*PROVIDED RECORDS:*
━━━━━━━━━━━━━━━━━━━━

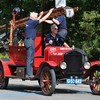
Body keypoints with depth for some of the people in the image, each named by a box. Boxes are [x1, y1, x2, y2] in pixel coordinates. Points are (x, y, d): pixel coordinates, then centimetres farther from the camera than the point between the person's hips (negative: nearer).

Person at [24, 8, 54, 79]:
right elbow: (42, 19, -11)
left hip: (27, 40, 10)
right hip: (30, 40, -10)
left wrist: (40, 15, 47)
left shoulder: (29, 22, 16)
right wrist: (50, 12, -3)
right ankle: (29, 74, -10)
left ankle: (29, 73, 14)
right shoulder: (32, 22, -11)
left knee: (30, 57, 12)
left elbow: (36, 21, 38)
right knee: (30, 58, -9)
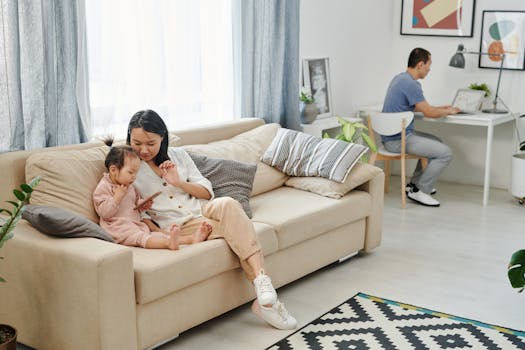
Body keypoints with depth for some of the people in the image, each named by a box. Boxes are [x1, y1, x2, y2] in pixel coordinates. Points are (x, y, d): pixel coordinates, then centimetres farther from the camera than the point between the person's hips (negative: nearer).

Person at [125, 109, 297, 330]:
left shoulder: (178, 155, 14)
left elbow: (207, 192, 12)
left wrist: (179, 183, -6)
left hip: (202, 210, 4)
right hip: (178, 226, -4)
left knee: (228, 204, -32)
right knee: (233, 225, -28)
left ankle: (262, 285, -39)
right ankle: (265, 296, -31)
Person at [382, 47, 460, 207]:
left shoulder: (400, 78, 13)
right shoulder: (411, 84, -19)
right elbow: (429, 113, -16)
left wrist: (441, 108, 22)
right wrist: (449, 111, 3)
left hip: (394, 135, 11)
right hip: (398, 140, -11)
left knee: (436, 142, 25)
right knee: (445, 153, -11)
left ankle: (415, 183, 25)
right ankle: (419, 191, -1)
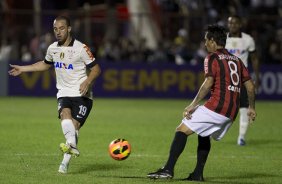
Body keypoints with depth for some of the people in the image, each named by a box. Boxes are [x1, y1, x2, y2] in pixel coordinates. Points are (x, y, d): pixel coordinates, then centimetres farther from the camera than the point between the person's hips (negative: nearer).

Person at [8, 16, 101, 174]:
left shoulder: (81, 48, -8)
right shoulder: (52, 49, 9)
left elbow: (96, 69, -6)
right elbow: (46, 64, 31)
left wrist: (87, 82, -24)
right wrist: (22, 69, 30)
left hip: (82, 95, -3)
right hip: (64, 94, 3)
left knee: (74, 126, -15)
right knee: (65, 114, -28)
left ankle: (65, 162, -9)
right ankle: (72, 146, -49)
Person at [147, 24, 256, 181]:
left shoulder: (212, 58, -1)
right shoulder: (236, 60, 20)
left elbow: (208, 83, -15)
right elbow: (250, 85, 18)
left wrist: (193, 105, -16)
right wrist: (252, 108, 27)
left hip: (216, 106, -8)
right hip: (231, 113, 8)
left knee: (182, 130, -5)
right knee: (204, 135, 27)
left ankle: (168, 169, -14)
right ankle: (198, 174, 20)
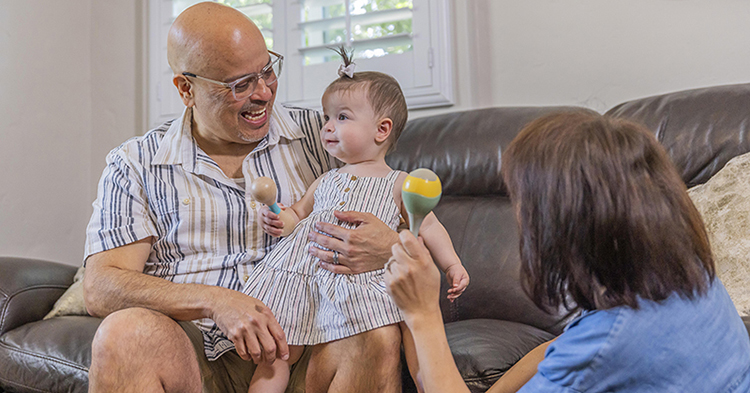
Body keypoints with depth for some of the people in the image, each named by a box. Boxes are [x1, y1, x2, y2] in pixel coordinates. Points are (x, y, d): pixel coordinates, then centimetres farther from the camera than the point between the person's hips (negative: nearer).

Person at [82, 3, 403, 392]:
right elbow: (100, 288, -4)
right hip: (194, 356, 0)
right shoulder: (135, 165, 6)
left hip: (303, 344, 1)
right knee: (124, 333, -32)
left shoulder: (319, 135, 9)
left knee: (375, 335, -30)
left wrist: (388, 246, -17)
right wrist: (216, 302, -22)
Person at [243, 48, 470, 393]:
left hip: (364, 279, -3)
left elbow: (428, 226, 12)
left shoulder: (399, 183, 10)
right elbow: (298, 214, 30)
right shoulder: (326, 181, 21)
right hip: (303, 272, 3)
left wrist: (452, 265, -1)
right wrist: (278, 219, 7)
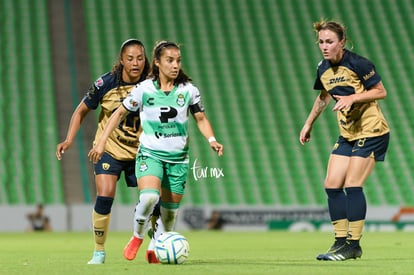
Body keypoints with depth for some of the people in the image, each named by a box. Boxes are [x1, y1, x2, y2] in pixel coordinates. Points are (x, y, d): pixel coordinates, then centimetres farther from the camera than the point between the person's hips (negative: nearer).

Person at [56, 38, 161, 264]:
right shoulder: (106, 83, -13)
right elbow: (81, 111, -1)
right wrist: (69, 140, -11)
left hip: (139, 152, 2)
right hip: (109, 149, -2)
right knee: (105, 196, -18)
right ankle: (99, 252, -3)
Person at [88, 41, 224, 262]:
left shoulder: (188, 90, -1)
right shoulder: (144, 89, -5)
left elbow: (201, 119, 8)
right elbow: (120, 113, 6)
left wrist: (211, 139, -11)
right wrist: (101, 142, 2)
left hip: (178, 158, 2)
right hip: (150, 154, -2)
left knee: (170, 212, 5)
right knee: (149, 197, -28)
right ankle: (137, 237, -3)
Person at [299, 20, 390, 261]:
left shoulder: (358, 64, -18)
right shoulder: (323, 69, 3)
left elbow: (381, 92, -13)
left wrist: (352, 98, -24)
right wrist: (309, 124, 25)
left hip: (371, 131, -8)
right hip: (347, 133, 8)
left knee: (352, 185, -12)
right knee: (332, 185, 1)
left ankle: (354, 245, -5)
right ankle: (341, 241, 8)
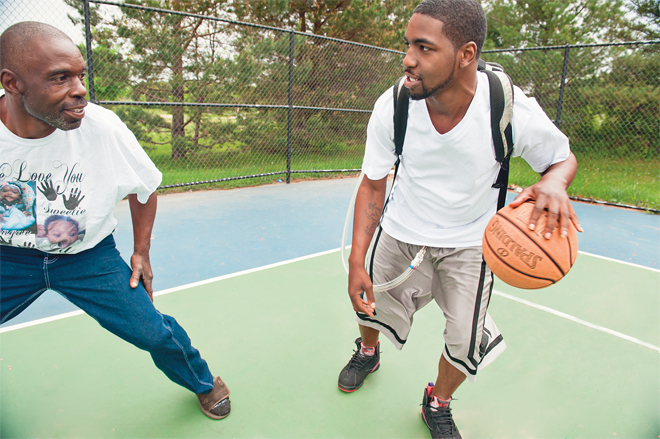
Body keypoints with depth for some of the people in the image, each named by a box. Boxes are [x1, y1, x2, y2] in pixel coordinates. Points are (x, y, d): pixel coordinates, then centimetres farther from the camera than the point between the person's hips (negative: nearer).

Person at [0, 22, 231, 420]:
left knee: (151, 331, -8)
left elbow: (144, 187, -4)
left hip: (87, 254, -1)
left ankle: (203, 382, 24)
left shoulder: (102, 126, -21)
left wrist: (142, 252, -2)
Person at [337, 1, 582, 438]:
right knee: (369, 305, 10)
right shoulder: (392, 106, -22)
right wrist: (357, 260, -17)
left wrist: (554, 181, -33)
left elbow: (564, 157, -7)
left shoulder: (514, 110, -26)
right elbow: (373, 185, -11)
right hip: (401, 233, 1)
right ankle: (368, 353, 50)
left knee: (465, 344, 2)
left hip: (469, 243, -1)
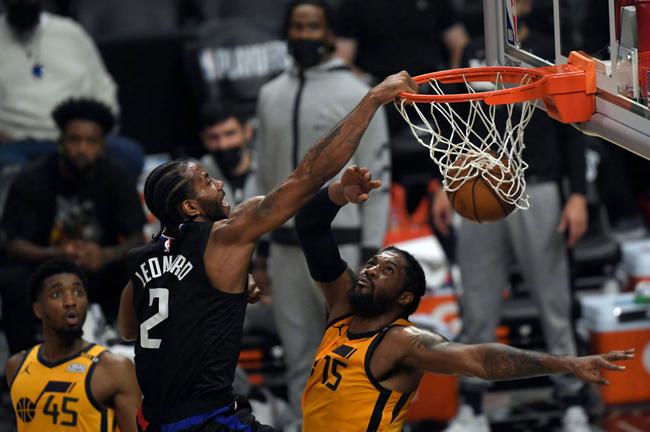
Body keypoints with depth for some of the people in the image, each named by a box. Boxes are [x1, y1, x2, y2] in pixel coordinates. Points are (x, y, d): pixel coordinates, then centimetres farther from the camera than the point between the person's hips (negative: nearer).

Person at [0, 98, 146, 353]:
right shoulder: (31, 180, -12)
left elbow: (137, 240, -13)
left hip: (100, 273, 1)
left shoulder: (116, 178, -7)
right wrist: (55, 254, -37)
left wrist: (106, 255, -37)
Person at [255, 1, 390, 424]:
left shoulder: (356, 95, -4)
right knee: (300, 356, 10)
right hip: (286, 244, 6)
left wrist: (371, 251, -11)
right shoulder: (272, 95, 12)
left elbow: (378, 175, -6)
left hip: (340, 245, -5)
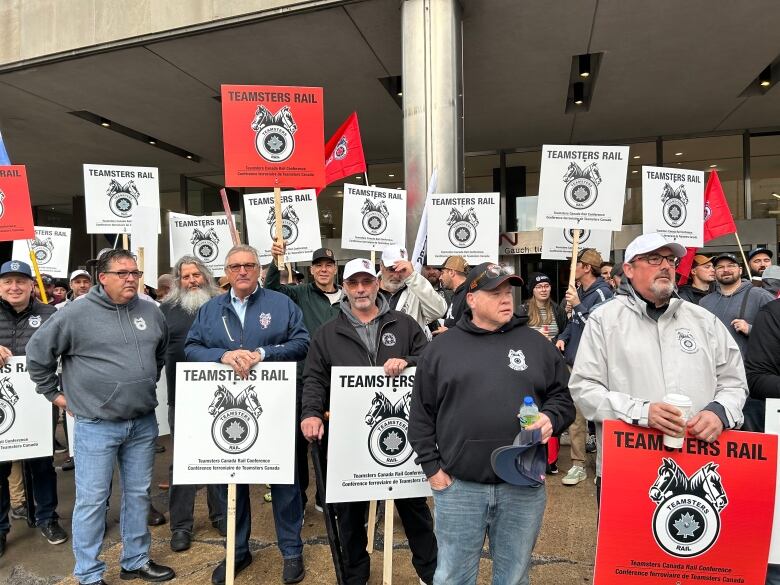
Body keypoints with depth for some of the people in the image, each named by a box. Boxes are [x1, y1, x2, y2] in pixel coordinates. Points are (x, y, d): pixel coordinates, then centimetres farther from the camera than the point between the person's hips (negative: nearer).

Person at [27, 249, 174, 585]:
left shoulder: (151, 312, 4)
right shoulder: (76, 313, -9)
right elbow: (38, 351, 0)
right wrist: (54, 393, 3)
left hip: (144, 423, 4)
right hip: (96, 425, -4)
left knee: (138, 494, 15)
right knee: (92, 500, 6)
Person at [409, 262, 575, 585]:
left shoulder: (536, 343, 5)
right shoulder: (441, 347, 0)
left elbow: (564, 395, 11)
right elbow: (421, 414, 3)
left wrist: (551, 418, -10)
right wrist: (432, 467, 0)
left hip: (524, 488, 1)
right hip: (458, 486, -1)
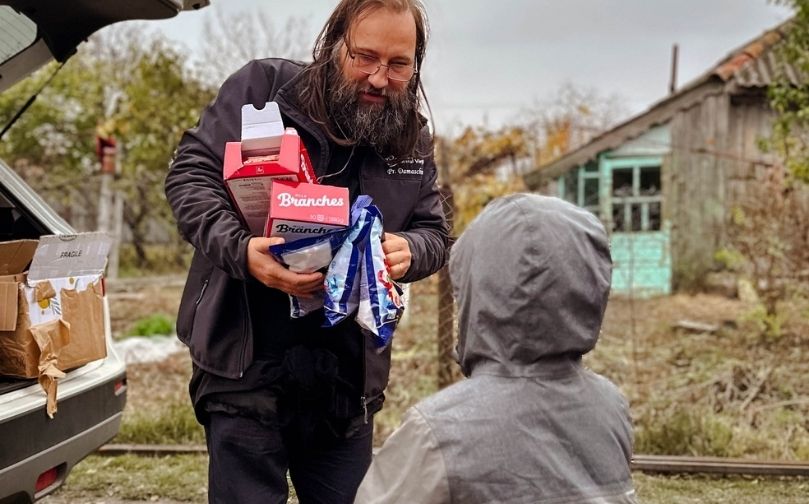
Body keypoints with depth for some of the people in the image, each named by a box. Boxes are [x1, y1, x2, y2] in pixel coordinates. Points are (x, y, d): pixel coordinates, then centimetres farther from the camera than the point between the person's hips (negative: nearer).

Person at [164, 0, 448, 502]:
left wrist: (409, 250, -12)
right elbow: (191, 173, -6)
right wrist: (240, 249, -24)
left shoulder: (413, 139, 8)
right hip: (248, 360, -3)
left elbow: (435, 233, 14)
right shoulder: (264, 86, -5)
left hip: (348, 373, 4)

━━━━━━━━━━━━━━━━━━━━

*WHAT YOU ARE ASKED TO DO:*
Rewrite the data above with "centimetres" replaced by "centimeters" everywhere it appears, keeping everything else the same. Leave out the pictures.

*TASK ANSWER:*
Body keypoints with depth for some of the people in the image, each named by a box. Boxes are [x1, y1, x2, y2] in pixel coordinates. Points are (x, y, d): pixel coordinates, then centimeters farther from the camera than the point between the person's hips (negative: nearer).

Person at [24, 8, 54, 79]:
right elbow: (42, 19, -11)
left hip: (27, 40, 10)
right hip: (30, 40, -10)
left wrist: (40, 15, 47)
left shoulder: (29, 22, 16)
right wrist: (50, 12, -3)
right ankle: (29, 74, -10)
left ankle: (29, 73, 14)
right shoulder: (32, 22, -11)
left knee: (30, 57, 12)
left elbow: (36, 21, 38)
right knee: (30, 58, -9)
Body keypoints with depth for some of the people in the image, each named by a box. Boxes are [x1, y1, x2, y2] in pixel coordinates. Points are (x, y, d): pixel coordinates, then centimeters farther from the camera than the point between the person's hips (negative: nearer).

Person at [125, 109, 297, 330]:
left shoulder: (178, 155, 14)
left elbow: (207, 192, 12)
left wrist: (179, 183, -6)
left hip: (202, 210, 4)
right hip: (178, 226, -4)
left knee: (228, 204, -32)
right knee: (233, 225, -28)
left ankle: (262, 285, -39)
right ankle: (265, 296, -31)
Person at [382, 47, 460, 207]:
left shoulder: (400, 78, 13)
right shoulder: (411, 84, -19)
right elbow: (429, 113, -16)
left wrist: (441, 108, 22)
right wrist: (449, 111, 3)
left hip: (394, 135, 11)
right hip: (398, 140, -11)
left knee: (436, 142, 25)
right knee: (445, 153, -11)
left ankle: (415, 183, 25)
right ankle: (419, 191, -1)
Body keypoints with depth for some of the people in the image, each named by a box. Boxes are [x1, y1, x2, y2] in pixel coordinates. Points are (x, y, d): pixel coordinates, then centimeters farther from the camera than the point between the person's hips (negative: nearer).

Person at [8, 16, 101, 174]:
left shoulder: (81, 48, -8)
right shoulder: (52, 49, 9)
left elbow: (96, 69, -6)
right elbow: (46, 64, 31)
left wrist: (87, 82, -24)
right wrist: (22, 69, 30)
left hip: (82, 95, -3)
right hip: (64, 94, 3)
left knee: (74, 126, -15)
right knee: (65, 114, -28)
left ankle: (65, 162, -9)
right ankle: (72, 146, -49)
Person at [147, 24, 256, 181]:
left shoulder: (212, 58, -1)
right shoulder: (236, 60, 20)
left elbow: (208, 83, -15)
right elbow: (250, 85, 18)
left wrist: (193, 105, -16)
right wrist: (252, 108, 27)
left hip: (216, 106, -8)
right hip: (231, 113, 8)
left knee: (182, 130, -5)
right knee: (204, 135, 27)
left ankle: (168, 169, -14)
right ankle: (198, 174, 20)
Body keypoints with depth for some of the people in the image, each named by a box. Boxes are [x1, y1, x2, y2] in pixel coordinates. Points are (x, y, d): pixel coordinates, then centimeters farther from the camera than the point between the person's hips (negative: nearer).

Person at [82, 3, 403, 392]:
right elbow: (100, 288, -4)
right hip: (194, 356, 0)
right shoulder: (135, 165, 6)
left hip: (303, 344, 1)
right knee: (124, 333, -32)
left shoulder: (319, 135, 9)
left knee: (375, 335, -30)
left wrist: (388, 246, -17)
right wrist: (216, 302, -22)
Person at [243, 48, 470, 393]:
left hip: (364, 279, -3)
left elbow: (428, 226, 12)
left shoulder: (399, 183, 10)
right elbow: (298, 214, 30)
right shoulder: (326, 181, 21)
right hip: (303, 272, 3)
left wrist: (452, 265, -1)
right wrist: (278, 219, 7)
Body keypoints with depth for some of the people in the image, each named by a box. Boxes are [x1, y1, x2, y2] in pixel coordinates. Points are (x, y, d): pixel coordinates, then centimeters farther from the camera than the point between the person's hips (negative: nearer).

Person at [56, 38, 161, 264]:
right shoulder: (106, 83, -13)
right elbow: (81, 111, -1)
right wrist: (69, 140, -11)
left hip: (139, 152, 2)
right hip: (109, 149, -2)
right knee: (105, 196, -18)
right ankle: (99, 252, -3)
Person at [88, 41, 224, 262]:
left shoulder: (188, 90, -1)
right shoulder: (144, 89, -5)
left elbow: (201, 119, 8)
right elbow: (120, 113, 6)
left wrist: (211, 139, -11)
right wrist: (101, 142, 2)
left hip: (178, 158, 2)
right hip: (150, 154, -2)
left knee: (170, 212, 5)
right knee: (149, 197, -28)
right ankle: (137, 237, -3)
Person at [299, 20, 390, 261]:
left shoulder: (358, 64, -18)
right shoulder: (323, 69, 3)
left elbow: (381, 92, -13)
left wrist: (352, 98, -24)
right wrist: (309, 124, 25)
left hip: (371, 131, -8)
right hip: (347, 133, 8)
left knee: (352, 185, -12)
right knee: (332, 185, 1)
left ankle: (354, 245, -5)
right ankle: (341, 241, 8)
Body keypoints with depth for some of the people in the image, each named by a box. Boxes are [x1, y1, x2, y2] in pixel coordinates. Points are (x, y, d): pixel coordinates, then centimeters farther from the camera than the point between the person's hips (negative: nearer).

Person at [0, 22, 231, 420]:
left knee: (151, 331, -8)
left elbow: (144, 187, -4)
left hip: (87, 254, -1)
left ankle: (203, 382, 24)
left shoulder: (102, 126, -21)
left wrist: (142, 252, -2)
Person at [337, 1, 582, 438]:
right knee: (369, 305, 10)
right shoulder: (392, 106, -22)
right wrist: (357, 260, -17)
left wrist: (554, 181, -33)
left elbow: (564, 157, -7)
left shoulder: (514, 110, -26)
right elbow: (373, 185, -11)
right hip: (401, 233, 1)
right ankle: (368, 353, 50)
left knee: (465, 344, 2)
left hip: (469, 243, -1)
Body keypoints with depth for some of the people in the image, each named by a box. Boxes are [x1, y1, x2, y2] in pixel coordinates. Points are (x, y, d): pixel coordinates, then centimeters farther from the camera than the point between the person's hips (negative: nearer).

Person at [0, 98, 146, 353]:
right shoulder: (31, 180, -12)
left elbow: (137, 240, -13)
left hip: (100, 273, 1)
left shoulder: (116, 178, -7)
right wrist: (55, 254, -37)
left wrist: (106, 255, -37)
Person at [255, 1, 390, 424]:
left shoulder: (356, 95, -4)
right knee: (300, 356, 10)
right hip: (286, 244, 6)
left wrist: (371, 251, -11)
right shoulder: (272, 95, 12)
left elbow: (378, 175, -6)
left hip: (340, 245, -5)
Body keypoints with depth for some of the people in the image, each named by a box. Boxes are [x1, y1, x2, y2] in pixel coordinates. Points are (x, y, d): pixel coordinates, then centimeters farther from the camera than the point between the person's hips (negative: nearer).

Person at [27, 249, 174, 585]:
left shoulder: (151, 312, 4)
right shoulder: (76, 313, -9)
right elbow: (38, 351, 0)
right wrist: (54, 393, 3)
left hip: (144, 423, 4)
right hip: (96, 425, -4)
left knee: (138, 494, 15)
right knee: (92, 500, 6)
Person at [409, 262, 575, 585]:
left shoulder: (536, 343, 5)
right shoulder: (441, 347, 0)
left elbow: (564, 395, 11)
right elbow: (421, 414, 3)
left wrist: (551, 418, -10)
right wrist: (432, 467, 0)
left hip: (524, 488, 1)
right hip: (458, 486, -1)
Body keypoints with depth for some of the people in the image, each named by a box. Boxes are [x1, y1, x2, y2] in pixel coordinates. Points are (x, y, d): pixel coordinates, then centimeters farther from the camera than the point between the person's hips (negative: nearer).

Person at [164, 0, 448, 502]:
left wrist: (409, 250, -12)
right elbow: (191, 173, -6)
right wrist: (240, 249, -24)
left shoulder: (413, 139, 8)
right hip: (248, 360, -3)
left elbow: (435, 233, 14)
right shoulder: (264, 86, -5)
left hip: (348, 373, 4)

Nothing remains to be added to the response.